Yes. Under CPRA regulations (§ 7012), California businesses must disclose in their privacy policy the length of time they intend to retain each category of personal information, or if that is not possible, the criteria used to determine the retention period. This is one of the most specific retention-related requirements in US state law.
How does a data retention policy relate to data minimization?
Data minimization (limiting what you collect) and data retention (limiting how long you keep it) are two sides of the same coin. A robust compliance program addresses both: collect only what you need, keep it only as long as necessary, and delete it securely when the purpose is fulfilled.
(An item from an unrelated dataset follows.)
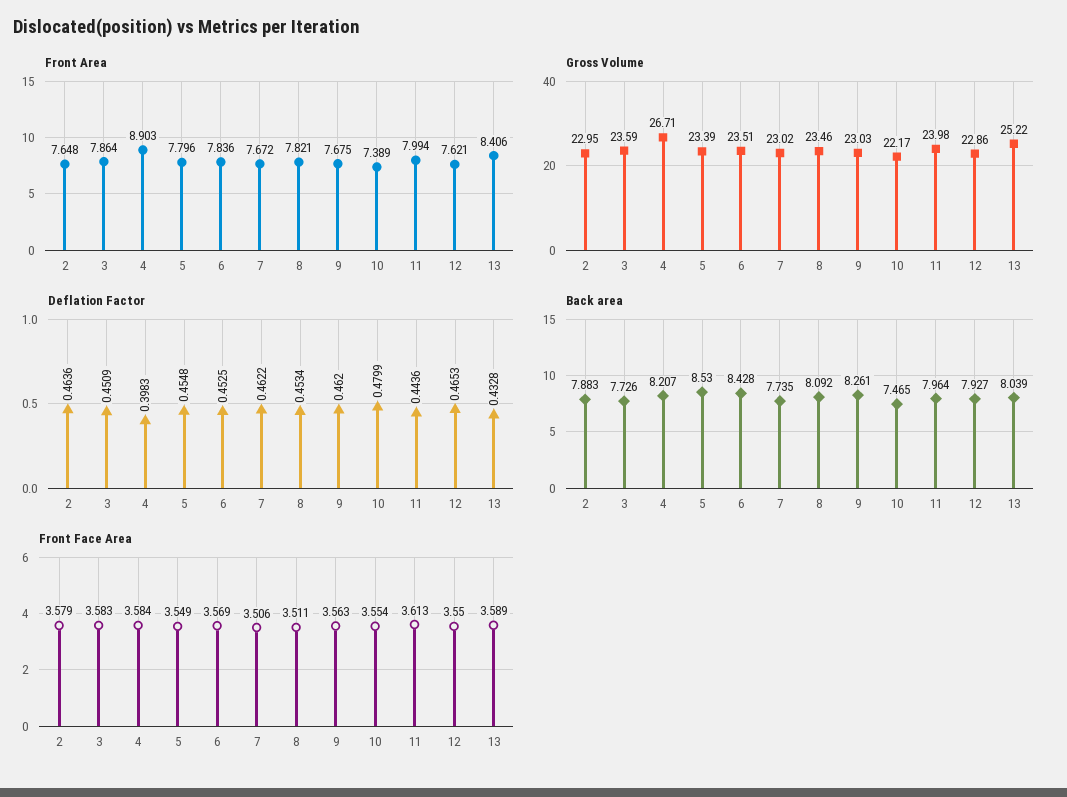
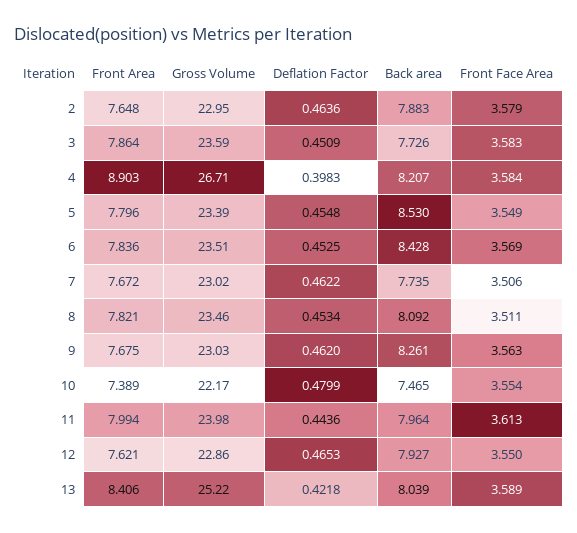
Deflation Factor, 13: 0.4328 -> 0.4218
Our data minimization guide covers the collection side in detail.
Last updated: March 29, 2026.Disclaimer: PrivacyLawMap provides general information about US state privacy laws for educational purposes only. This is NOT legal advice. Privacy laws are complex and frequently amended. Consult with a qualified privacy attorney for advice specific to your business. PrivacyLawMap makes no warranties about the accuracy or completeness of this information.